I thought of every message board I’ve read of men explaining how rarely they hear compliments and immediately decided to correct it. My sons were going to get complimented whether they liked it or not!
I turned to Boy 2, who I felt needed it the most, and said, “I think you are honest and smart. You express yourself well.” I turned to Boy 3, who despite having a girlfriend, doesn’t get much praise. “Although you’re a man, you value love and compassion. I think that’s great.”
Later I regretted adding “although you’re a man” but Korea is so concrete in gender roles that I wanted to honor this part of him. How many times has a Korean teacher told me to divide the class into girls and boys for every game and activity? Even in 90s America I don’t remember such heavy emphasis on gender division in the classroom.
If boys study all day, compete for first place in every facet of life, attend mandatory military service, and never have an outlet to grow or play or take a break, what does that do to their psyche?
A male friend in Seoul once explained that while going through puberty he felt a lot of rage and didn’t know where to direct it all.
As boys adjust to surging testosterone their anger mounts and in a schedule with no breaks, from high school to post-college career, that anger is eventually directed towards people with less power like women or immigrants. You can see it in the political rhetoric of recent mayoral candidates, and the message continues to grow as we near the presidential election next year. “Don’t blame us, blame women. Blame immigrants. Blame Japan.” The candidates have the power to provide services to help these young men but knowingly redirect anger so their voter base doesn’t see how little effort they put into making lives better.
For the first time I understood how tough it is to be a young man and that to make strides in equality and justice, we need to help and guide our young men just as much as our young women. They need love, tenderness, and a listening ear. They do not need to be told to “suck it up” or “act like a man” because ultimately, those emotions need an outlet. Boys are people, too, and we need to stop treating children as if they are so wildly different.
There comes a point where we need to stop just pulling people out of the river. We need to go upstream and find out why they’re falling in.
Desmond Tutu
I am amazed and humbled that the three shared their truth with me. I suspect that I represent a safe space to them– speaking in another language, and to a foreigner from a country with a more open culture, they know (I hope) that I’m not going to judge them.
The four of us sat there in a charged circle for a moment before Jenny came back and broke the spell by announcing the end of class. I don’t think I imagined their reluctance, however briefly, to get up from the table.
Suddenly it was over and students were shuffling out the door. I wish we could have done a short wrap up, just a simple, “good job, see you next week” because opening and closing are really important to me as a teacher and a student.

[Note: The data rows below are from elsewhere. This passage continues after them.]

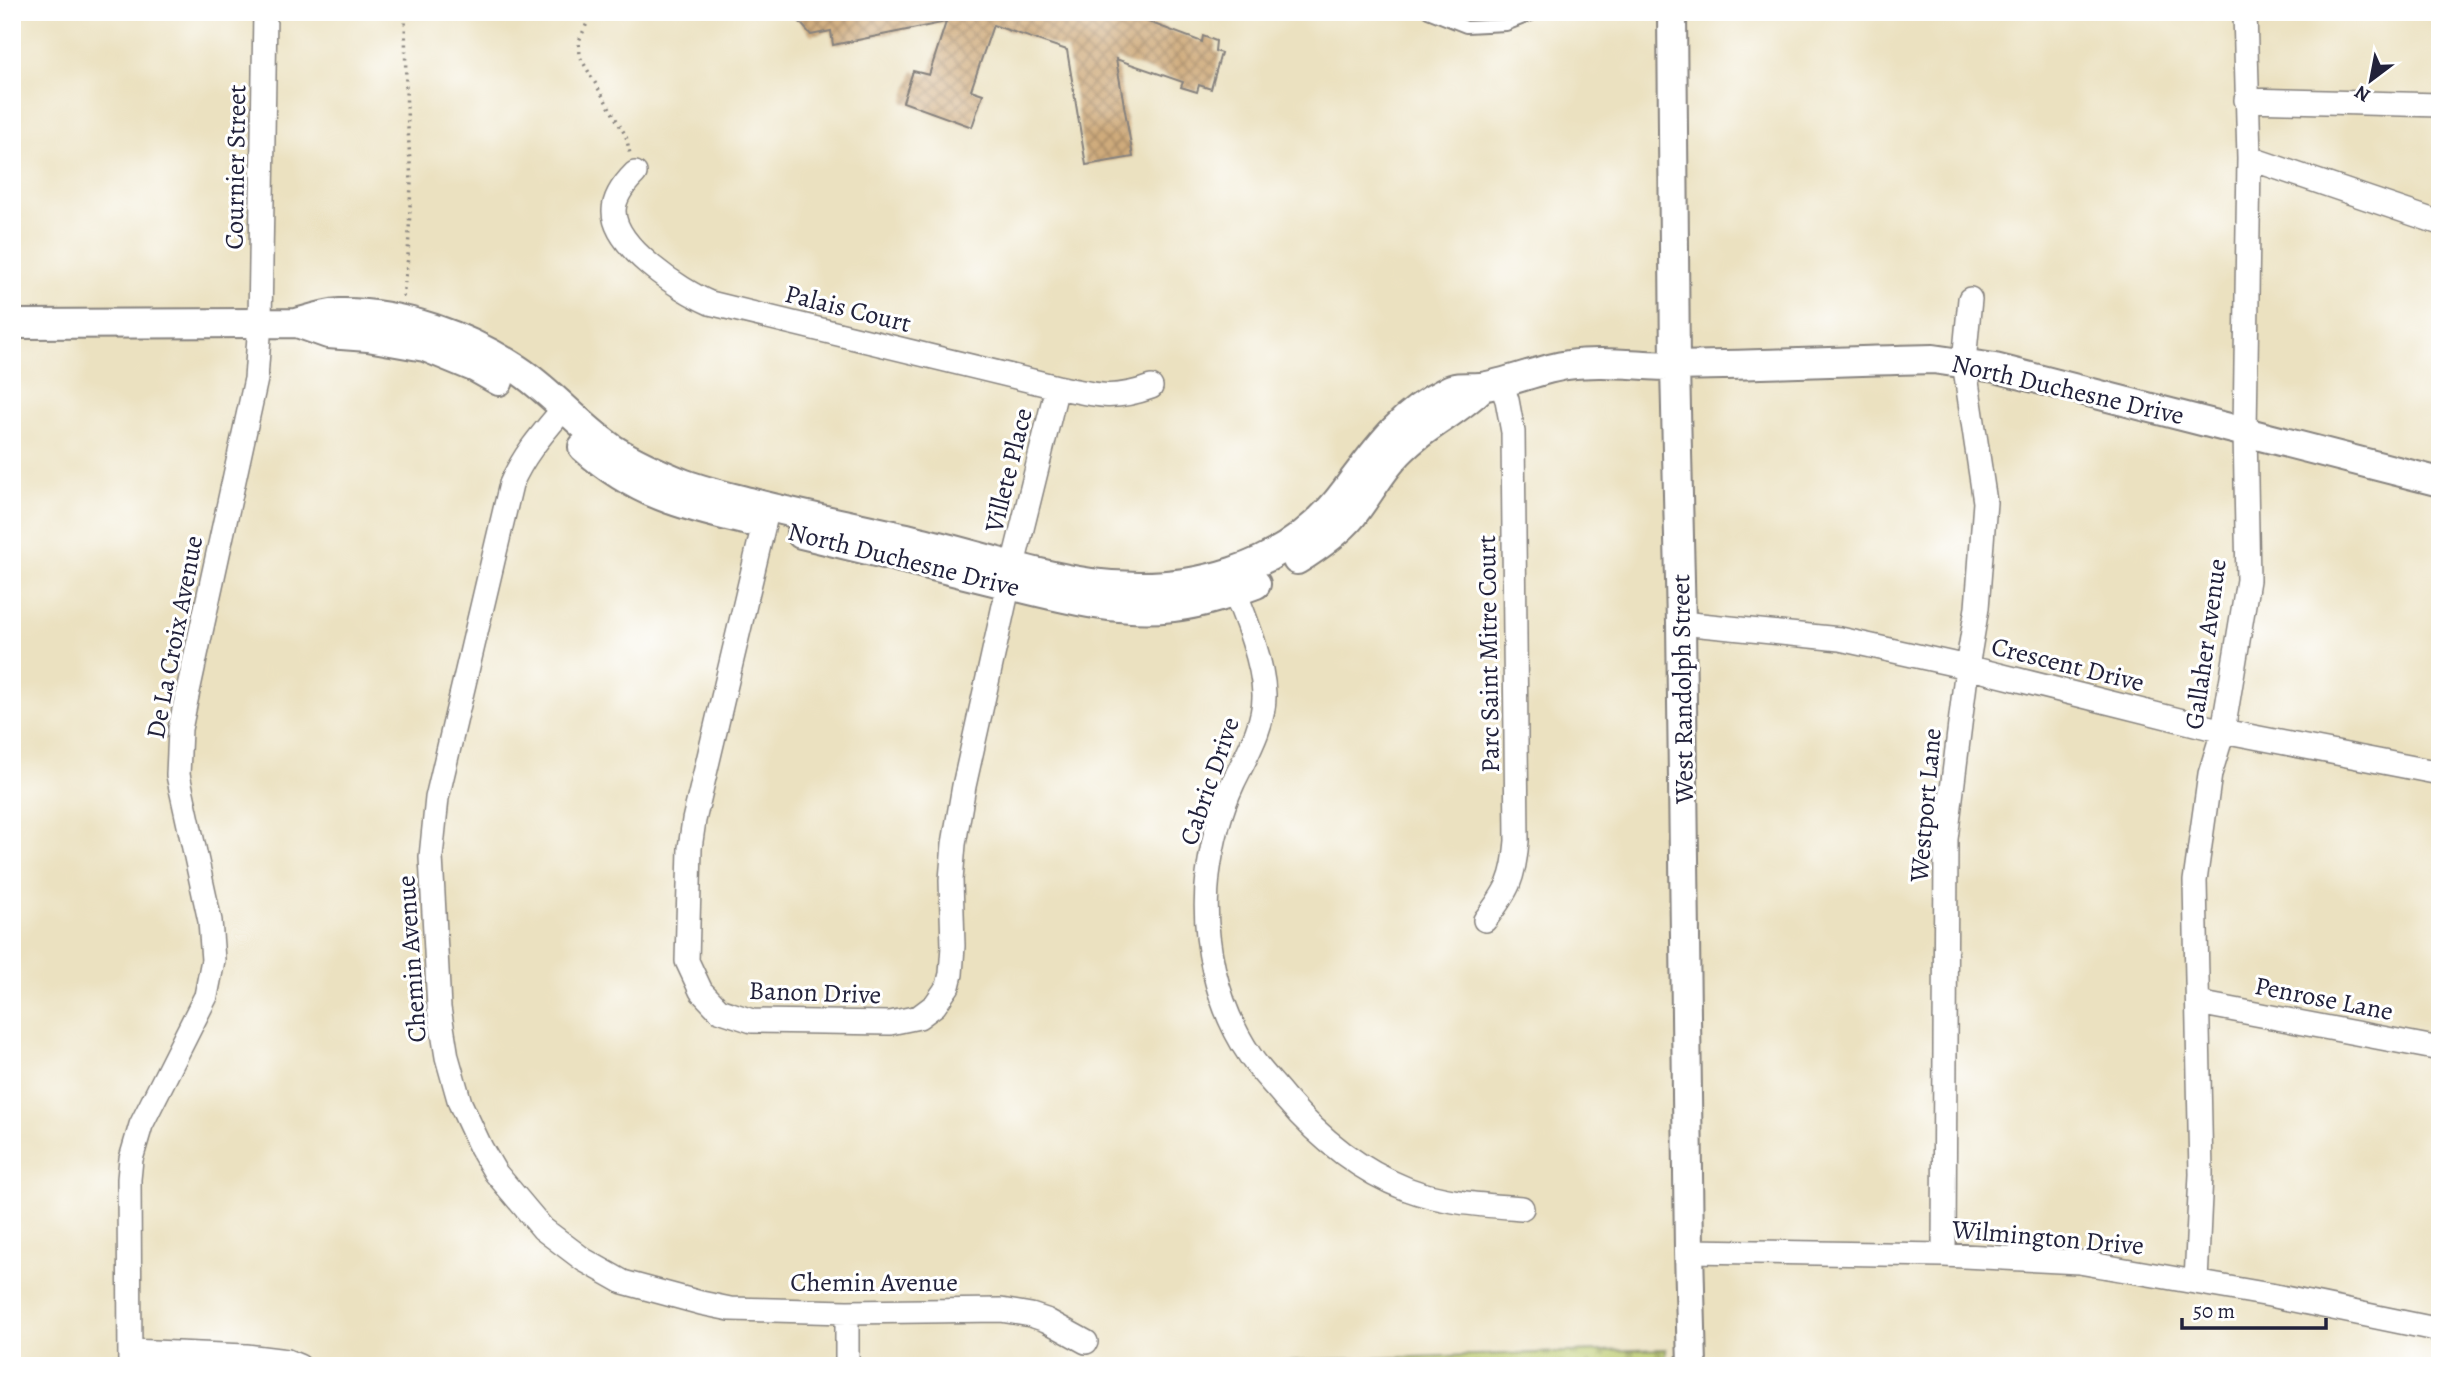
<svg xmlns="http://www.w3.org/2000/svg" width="2452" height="1378" font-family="Alegreya,serif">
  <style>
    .cemetery { fill: url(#cemetery-stones); stroke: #6e7654; stroke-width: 2 }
    .building { fill: url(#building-cross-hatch) }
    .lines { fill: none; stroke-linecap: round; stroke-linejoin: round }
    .service-casing { stroke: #86827e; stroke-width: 14 }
    .minor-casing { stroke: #86827e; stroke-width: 26 }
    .tertiary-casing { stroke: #86827e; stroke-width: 32 }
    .path { stroke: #86827e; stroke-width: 3.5; stroke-dasharray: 2 5; stroke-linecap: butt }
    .service { stroke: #fff; stroke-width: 10 }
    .minor { stroke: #fff; stroke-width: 23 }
    .tertiary { stroke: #fff; stroke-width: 28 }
    .labels { text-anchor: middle; stroke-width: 6; stroke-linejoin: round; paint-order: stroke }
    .street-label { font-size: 26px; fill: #22223b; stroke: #fff }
  </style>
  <defs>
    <pattern id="cemetery-stones" width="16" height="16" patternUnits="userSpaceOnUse" patternTransform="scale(1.75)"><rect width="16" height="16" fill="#bac96c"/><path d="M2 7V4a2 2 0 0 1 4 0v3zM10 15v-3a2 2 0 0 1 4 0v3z" fill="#a0ac5e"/></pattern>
    <pattern id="building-cross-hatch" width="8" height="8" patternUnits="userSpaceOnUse" patternTransform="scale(1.75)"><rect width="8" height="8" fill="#cfab7c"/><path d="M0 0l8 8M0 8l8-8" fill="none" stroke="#a88b67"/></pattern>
  </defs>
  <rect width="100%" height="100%" fill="#fff"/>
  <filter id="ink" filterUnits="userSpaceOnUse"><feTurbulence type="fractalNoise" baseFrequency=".0143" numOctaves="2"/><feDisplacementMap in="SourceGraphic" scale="14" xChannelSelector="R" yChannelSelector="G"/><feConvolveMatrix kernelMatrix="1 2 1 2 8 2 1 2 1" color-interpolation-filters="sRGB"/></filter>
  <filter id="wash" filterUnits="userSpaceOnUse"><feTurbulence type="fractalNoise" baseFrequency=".00686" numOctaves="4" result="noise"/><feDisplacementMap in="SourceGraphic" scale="28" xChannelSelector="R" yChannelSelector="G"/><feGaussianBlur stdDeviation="1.57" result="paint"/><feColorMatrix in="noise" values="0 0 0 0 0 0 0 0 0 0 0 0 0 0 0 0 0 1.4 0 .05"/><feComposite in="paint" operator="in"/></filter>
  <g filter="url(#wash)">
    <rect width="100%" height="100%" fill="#ebe1c0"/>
    <path class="cemetery" d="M1666 1349V1366H1225V1363Z"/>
    <g id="blocks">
      <path class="building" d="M791 12H1122L1202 42 1203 36 1216 41 1215 51 1221 53 1211 89 1199 85 1197 92 1181 87 1183 82 1116 59 1133 157 1086 165 1067 50 993 25 971 90 983 94 972 127 903 102 913 71 929 75 946 22 833 45 831 31 811 35Z"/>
    </g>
  </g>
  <g filter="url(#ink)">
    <use href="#blocks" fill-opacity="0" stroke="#86827e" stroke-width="2"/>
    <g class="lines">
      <g class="service-casing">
        <path id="service" d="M1428 12 1466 27 1506 25 1539 12"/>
      </g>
      <g class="minor-casing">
        <path id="minor" d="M2246 100 2440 105
          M2249 158 2440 223
          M635 173C625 183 614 196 614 211 614 247 680 290 710 303L1057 387C1095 395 1113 401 1151 387
          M564 408C543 433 524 454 511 484L437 798 431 857 439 1008 447 1057 460 1103 481 1148 495 1172 543 1229 584 1260 623 1282 701 1303 730 1309 847 1312 1001 1310 1031 1315 1046 1320 1086 1342
          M768 507 694 820 690 848 687 961 701 991 719 1010 752 1021 890 1023 919 1017 935 1005 948 986 951 974 953 946 951 880 954 844 964 786 1013 565 1057 387
          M1229 577C1242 610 1263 658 1264 694 1265 725 1246 756 1233 783 1220 811 1212 844 1208 875 1201 936 1216 1006 1251 1057 1261 1072 1274 1084 1285 1098 1319 1138 1358 1170 1407 1189 1444 1203 1483 1205 1522 1208
          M1681 623 1840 639 1967 667 2223 731 2440 773
          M1485 920C1508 890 1514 879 1517 841L1513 432 1507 400 1500 381
          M2198 1003 2440 1049
          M1689 1251 1944 1255 2079 1262 2270 1295 2440 1330
          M1944 1255 1946 839 1967 667 1977 608 1985 502 1964 362 1970 299
          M2196 1282 2201 1174 2195 881 2210 774 2223 731 2248 580 2245 432 2249 158 2245 12
          M130 1351 246 1356 287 1361 299 1366
          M130 1366 129 1179 131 1159 141 1125 206 996 213 960 210 921 178 775 180 729 185 705 256 379 260 322 265 12
          M847 1366V1312"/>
      </g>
      <g class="tertiary-casing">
        <path id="tertiary" d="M1672 12 1675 366 1681 623 1689 1251 1692 1366
          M297 323 328 334 368 337 425 347 476 368 499 381
          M12 324 297 323C311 319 325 314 340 313 402 312 466 336 517 369 552 392 578 425 613 449 635 463 660 474 685 484 707 492 730 497 753 503 808 517 864 528 919 541 976 554 1033 575 1092 583 1188 595 1286 572 1346 490 1376 450 1400 414 1447 391 1458 385 1469 388 1481 387 1509 383 1539 369 1568 365 1602 360 1640 366 1675 366 1761 365 1847 361 1933 359L1995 368 2440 482
          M583 447C634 493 683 506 748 521
          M801 534C864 549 926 564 989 580 1048 594 1112 614 1173 607 1202 604 1229 594 1256 584
          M1297 560C1316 548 1338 533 1352 516 1371 492 1385 463 1409 443 1432 422 1461 409 1482 387"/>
      </g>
      <path class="path" d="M592 12 579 41 580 57 626 136 630 154
        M403 297 408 257 411 182 406 91 405 12"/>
      <use href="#service" class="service"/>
      <use href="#minor" class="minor"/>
      <use href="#tertiary" class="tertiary"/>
    </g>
  </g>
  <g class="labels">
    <g class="street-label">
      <text transform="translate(235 167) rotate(-89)" y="9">Cournier Street</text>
      <text transform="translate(848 308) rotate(14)" y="9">Palais Court</text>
      <text transform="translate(2068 389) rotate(13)" y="9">North Duchesne Drive</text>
      <text transform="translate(1008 470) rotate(-76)" y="9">Villete Place</text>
      <text transform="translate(904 559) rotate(14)" y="9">North Duchesne Drive</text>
      <text transform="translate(174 637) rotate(-79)" y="9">De La Croix Avenue</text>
      <text transform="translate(2205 644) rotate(-82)" y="9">Gallaher Avenue</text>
      <text transform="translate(1488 654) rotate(-91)" y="9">Parc Saint Mitre Court</text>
      <text transform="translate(2068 664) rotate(14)" y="9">Crescent Drive</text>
      <text transform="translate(1682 689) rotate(-91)" y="9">West Randolph Street</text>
      <text transform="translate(1209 781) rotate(-71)" y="9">Cabric Drive</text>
      <text transform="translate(1925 805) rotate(-85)" y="9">Westport Lane</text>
      <text transform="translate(411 959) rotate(-94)" y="9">Chemin Avenue</text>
      <text transform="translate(815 992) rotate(2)" y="9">Banon Drive</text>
      <text transform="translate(2324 998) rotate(11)" y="9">Penrose Lane</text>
      <text transform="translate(2048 1237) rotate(5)" y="9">Wilmington Drive</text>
      <text x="874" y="1291">Chemin Avenue</text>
    </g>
  </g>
  <rect width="2452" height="1378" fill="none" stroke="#fff" stroke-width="42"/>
  <g transform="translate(2371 80) rotate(212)" stroke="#ffffff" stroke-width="5" paint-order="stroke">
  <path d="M0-5L12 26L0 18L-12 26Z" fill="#22223b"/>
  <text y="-10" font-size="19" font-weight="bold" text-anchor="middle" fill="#22223b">N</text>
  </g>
  <path d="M2182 1318v10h144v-10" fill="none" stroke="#22223b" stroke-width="3.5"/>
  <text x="2193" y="1318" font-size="21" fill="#22223b" stroke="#ffffff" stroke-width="5" paint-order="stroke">50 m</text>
</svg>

On their way out, I gave each student two mini muffins I had picked up from the local bakery that morning. In Korea, there will never be a time that food gifts are unacceptable. It felt weirdly unfitting for the heavy morning but I’m sure all the kids needed a breather from three hours of straight English time.
I’ll see them all again this weekend and I wonder if they’ll see me as an untouchable native speaker or as a mentor. Time will reveal what our relationship will become.